1. Apply Layer Of Buttercream On Top
I start by applying a good dollop of buttercream with an angled spatula in the center of my cake. Make sure to use a good amount of frosting at first so it’s easily spread out over the cake. Start by moving your spatula back and forth to push the frosting to the edges of the cake. The frosting that gets to the edge, I then turn my spatula upright and push that frosting onto the sides of the cake.
2. Frost The Sides
Once I have frosting on the top I start applying frosting to the sides with my angled spatula. Again make sure to use a good amount of frosting as you do this. I turn my cake stand and continue to add frosting to the sides in an even layer and enough to cover up the crumb coat. I move my spatula in a back and forth motion to again spread the frosting out.
When I frost the sides I usually get a lip of frosting that goes higher than the cake on the edges. I simply take my spatula and run it over the cake horizontally across the top of the cake to get rid of the lip.
3. Smooth The Sides
After the cake is covered, I like to use my pastry scraper and hold it upright, at a 45 degree angle against the cake. And then turn my cake stand as it runs along the edges of my cake as I smooth it out. But you could use an offset angled spatula turned upright and held perpendicular to the cake to smooth it out.
Be careful while doing this so you don’t remove all the frosting you just applied!
4. Smooth The Top
I do the same for the top, but I switch and use my large angled spatula so it covers the cake in motion as I run it over the top. I get down eye level as I do this. I start at the edge and move the spatula across the top into the center and continue doing this in a circle. And then I go across the top with the spatula to remove the frosting that has mound up in the top.
5. Fill In The Gaps
Once it seems fairly smooth, I look for any holes that need patching. I apply a small amount of frosting with a smaller spatula at this point to any hole in the frosting and then smooth it back out with my scraper.
How To Get The Frosting Smooth
Now that the cake is basically smooth I like to give it one last finishing touch and smooth it out one last time. I’ve seen and tried lots of methods to make the buttercream super smooth. First the only way you’re going to get your frosting smooth and professional looking is to:
- Don’t skip the crumb coat!
- Use the right tools.
- Take the time to fill in the holes and gaps.
- Don’t use a frosting that leaves big air holes.
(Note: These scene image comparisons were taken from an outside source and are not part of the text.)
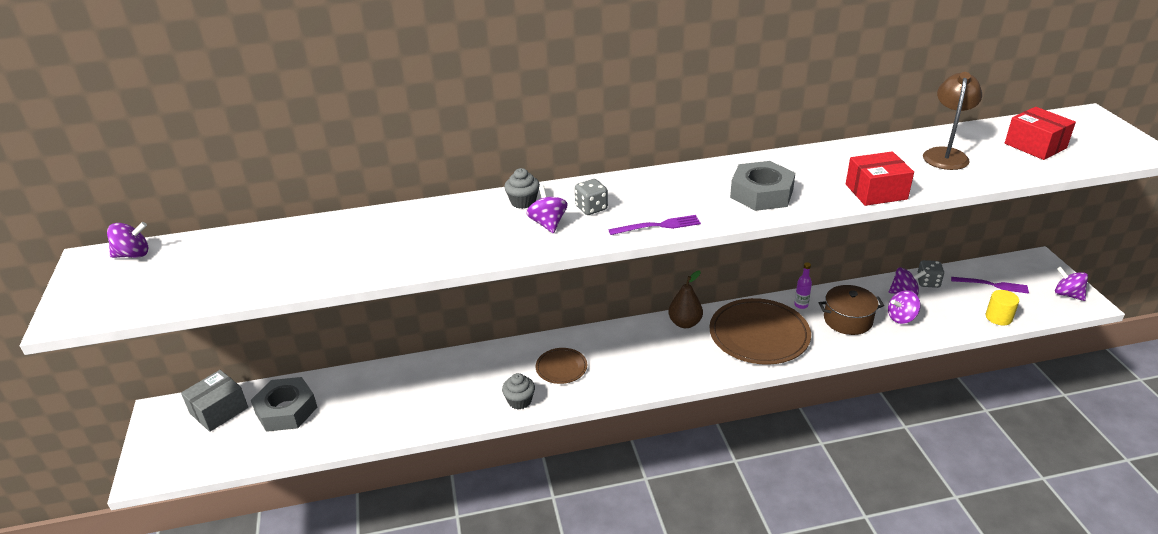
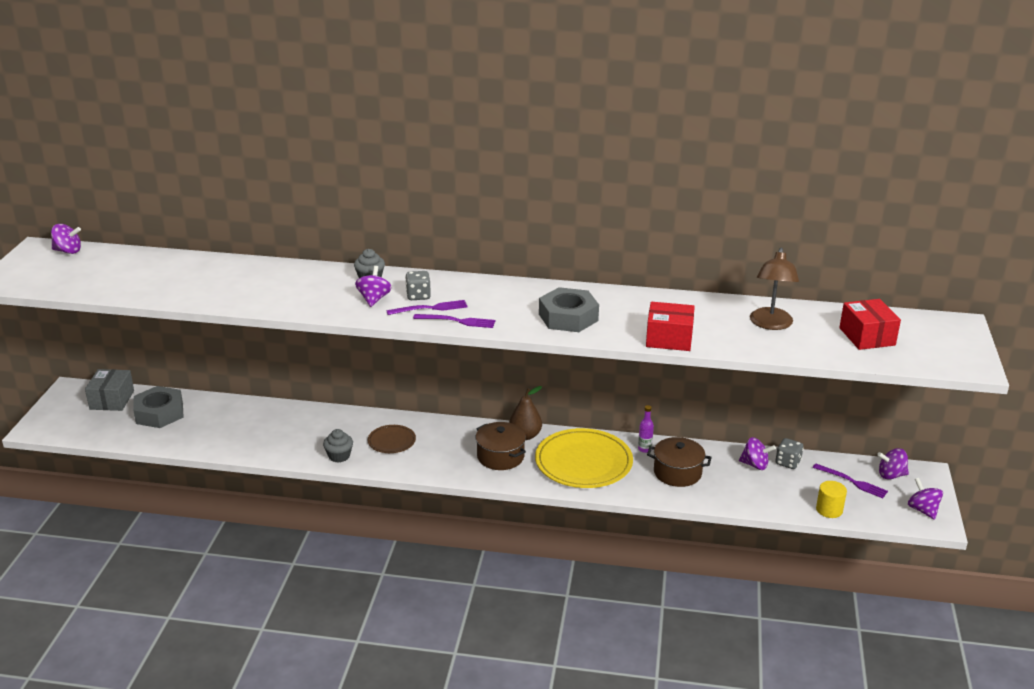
camera: 20 degrees right, 5 degrees down
grey box [181,370,248,432] -> grey box turned 60 degrees counterclockwise [85,369,134,411]
brown plate [709,298,811,365] -> yellow plate [535,428,633,488]
purple spinning top [888,290,921,324] -> purple spinning top moved to [877,448,909,480]
brown lamp [923,72,982,170] -> brown lamp turned 150 degrees clockwise [750,248,799,330]
none -> purple fork [386,300,467,315]
none -> brown pot [476,422,526,470]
Ok so assuming you’ve done all those things, and your cake isn’t mostly smooth, but not quite smooth yet, don’t fret. My favorite method is to use a glass of hot water. I get a very hot glass of water (make sure it’s a tall glass!) and I dip my spatula in it and then give it a quick wipe with a paper towel and use the hot spatula and then run the spatula lightly across the cake to smooth it out. I hold the spatula at a 45-degree angle to the and glide it over the cake.
Pro Tip: Wipe off the knife if frosting gets on it, and dip it back into the hot water and wipe it off again. Keep repeating this as you smooth out the cake.
At this point you can finish decorating the cake. You an add sprinkles, a pretty buttercream border on top and along the bottom if you want. For a decorative border I like to use large star tips.
You can always cover up a not so perfect cake with your decorations!